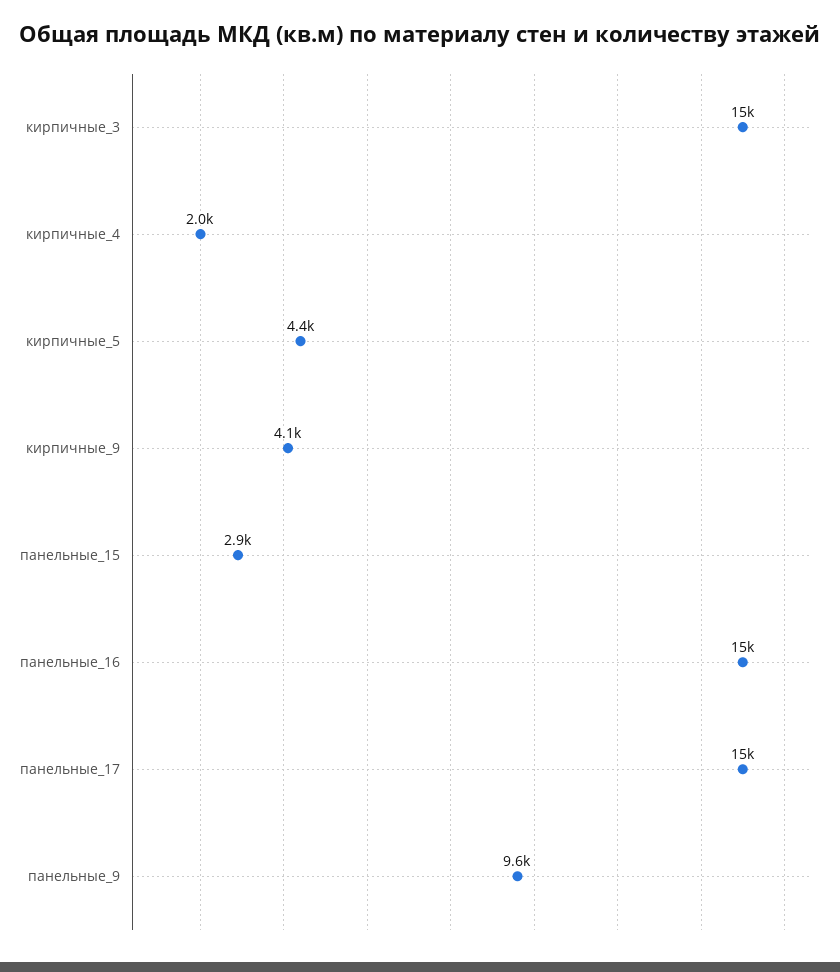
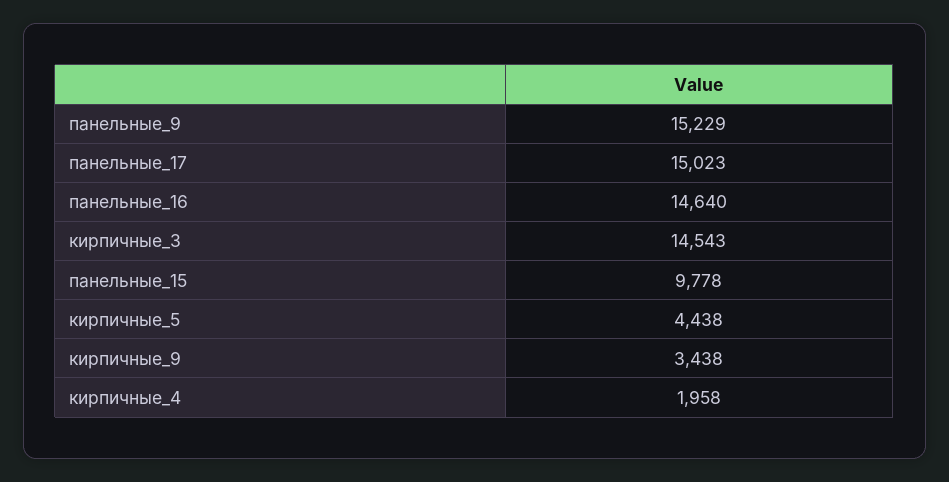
  {
    "кирпичные_3": 14543,
    "кирпичные_4": 1958,
    "кирпичные_5": 4438,
-   "кирпичные_9": 4100,
+   "кирпичные_9": 3438,
-   "панельные_15": 2900,
+   "панельные_15": 9778,
    "панельные_16": 14640,
    "панельные_17": 15023,
-   "панельные_9": 9600
+   "панельные_9": 15229
  }

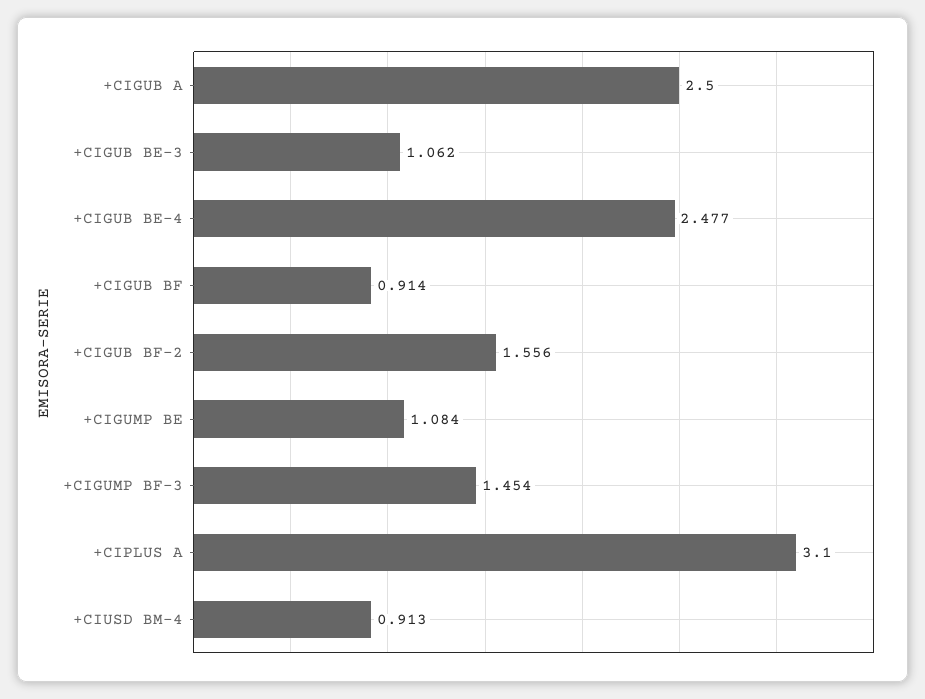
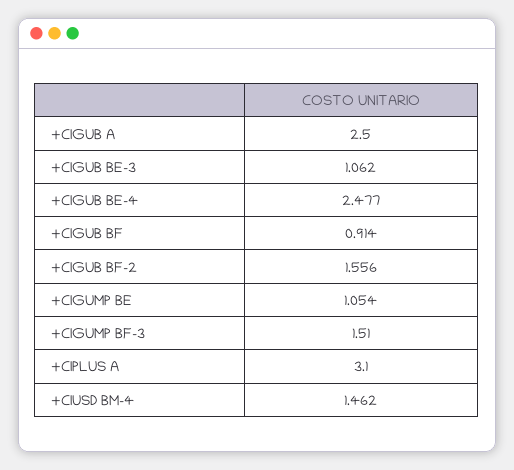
  {
    "+CIGUB A": 2.5,
    "+CIGUB BE-3": 1.062,
    "+CIGUB BE-4": 2.477,
    "+CIGUB BF": 0.914,
    "+CIGUB BF-2": 1.556,
-   "+CIGUMP BE": 1.084,
+   "+CIGUMP BE": 1.054,
-   "+CIGUMP BF-3": 1.454,
+   "+CIGUMP BF-3": 1.51,
    "+CIPLUS A": 3.1,
-   "+CIUSD BM-4": 0.913
+   "+CIUSD BM-4": 1.462
  }

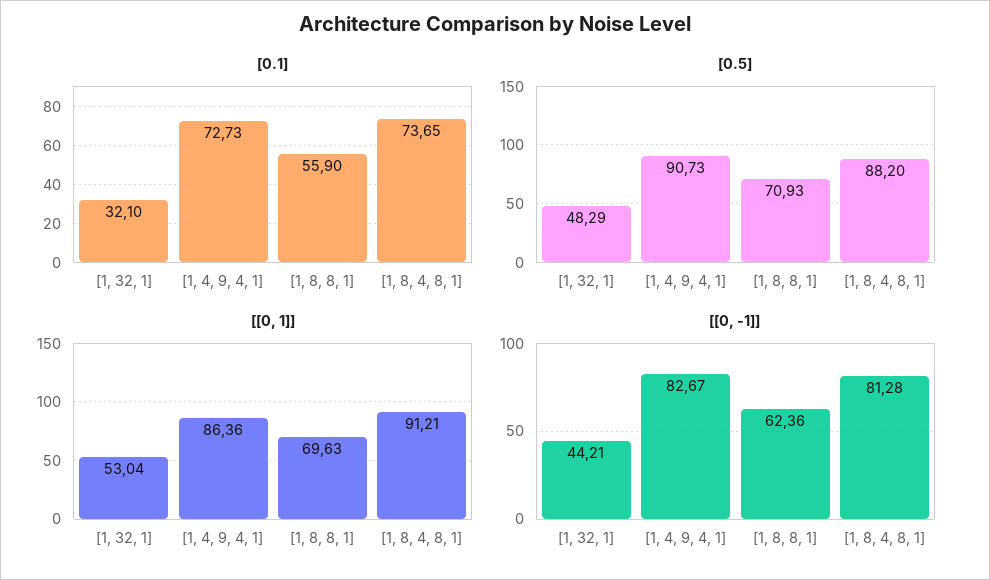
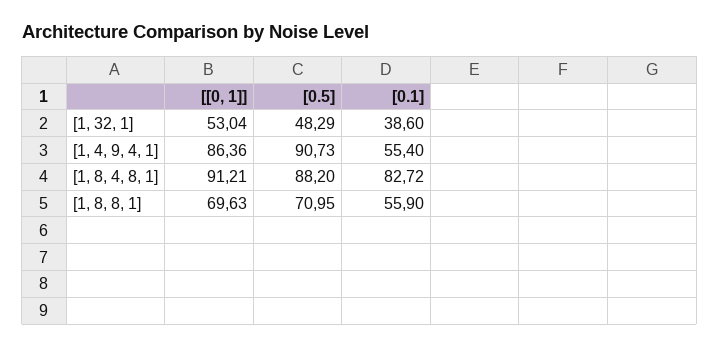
  {
    "[0.1]": {
-     "[1, 32, 1]": 32.1,
+     "[1, 32, 1]": 38.6,
-     "[1, 4, 9, 4, 1]": 72.73,
+     "[1, 4, 9, 4, 1]": 55.4,
      "[1, 8, 8, 1]": 55.9,
-     "[1, 8, 4, 8, 1]": 73.65
+     "[1, 8, 4, 8, 1]": 82.72
    },
    "[0.5]": {
      "[1, 32, 1]": 48.29,
      "[1, 4, 9, 4, 1]": 90.73,
-     "[1, 8, 8, 1]": 70.93,
+     "[1, 8, 8, 1]": 70.95,
      "[1, 8, 4, 8, 1]": 88.2
    },
    "[[0, 1]]": {
      "[1, 32, 1]": 53.04,
      "[1, 4, 9, 4, 1]": 86.36,
      "[1, 8, 8, 1]": 69.63,
      "[1, 8, 4, 8, 1]": 91.21
-   },
+   }
-   "[[0, -1]]": {
-     "[1, 32, 1]": 44.21,
-     "[1, 4, 9, 4, 1]": 82.67,
-     "[1, 8, 8, 1]": 62.36,
-     "[1, 8, 4, 8, 1]": 81.28
-   }
  }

+--

» Work request
Type the listing above out again exactly, and omit all pictures.

» Response
  {
    "кирпичные_3": 14543,
    "кирпичные_4": 1958,
    "кирпичные_5": 4438,
-   "кирпичные_9": 4100,
+   "кирпичные_9": 3438,
-   "панельные_15": 2900,
+   "панельные_15": 9778,
    "панельные_16": 14640,
    "панельные_17": 15023,
-   "панельные_9": 9600
+   "панельные_9": 15229
  }

  {
    "+CIGUB A": 2.5,
    "+CIGUB BE-3": 1.062,
    "+CIGUB BE-4": 2.477,
    "+CIGUB BF": 0.914,
    "+CIGUB BF-2": 1.556,
-   "+CIGUMP BE": 1.084,
+   "+CIGUMP BE": 1.054,
-   "+CIGUMP BF-3": 1.454,
+   "+CIGUMP BF-3": 1.51,
    "+CIPLUS A": 3.1,
-   "+CIUSD BM-4": 0.913
+   "+CIUSD BM-4": 1.462
  }

  {
    "[0.1]": {
-     "[1, 32, 1]": 32.1,
+     "[1, 32, 1]": 38.6,
-     "[1, 4, 9, 4, 1]": 72.73,
+     "[1, 4, 9, 4, 1]": 55.4,
      "[1, 8, 8, 1]": 55.9,
-     "[1, 8, 4, 8, 1]": 73.65
+     "[1, 8, 4, 8, 1]": 82.72
    },
    "[0.5]": {
      "[1, 32, 1]": 48.29,
      "[1, 4, 9, 4, 1]": 90.73,
-     "[1, 8, 8, 1]": 70.93,
+     "[1, 8, 8, 1]": 70.95,
      "[1, 8, 4, 8, 1]": 88.2
    },
    "[[0, 1]]": {
      "[1, 32, 1]": 53.04,
      "[1, 4, 9, 4, 1]": 86.36,
      "[1, 8, 8, 1]": 69.63,
      "[1, 8, 4, 8, 1]": 91.21
-   },
+   }
-   "[[0, -1]]": {
-     "[1, 32, 1]": 44.21,
-     "[1, 4, 9, 4, 1]": 82.67,
-     "[1, 8, 8, 1]": 62.36,
-     "[1, 8, 4, 8, 1]": 81.28
-   }
  }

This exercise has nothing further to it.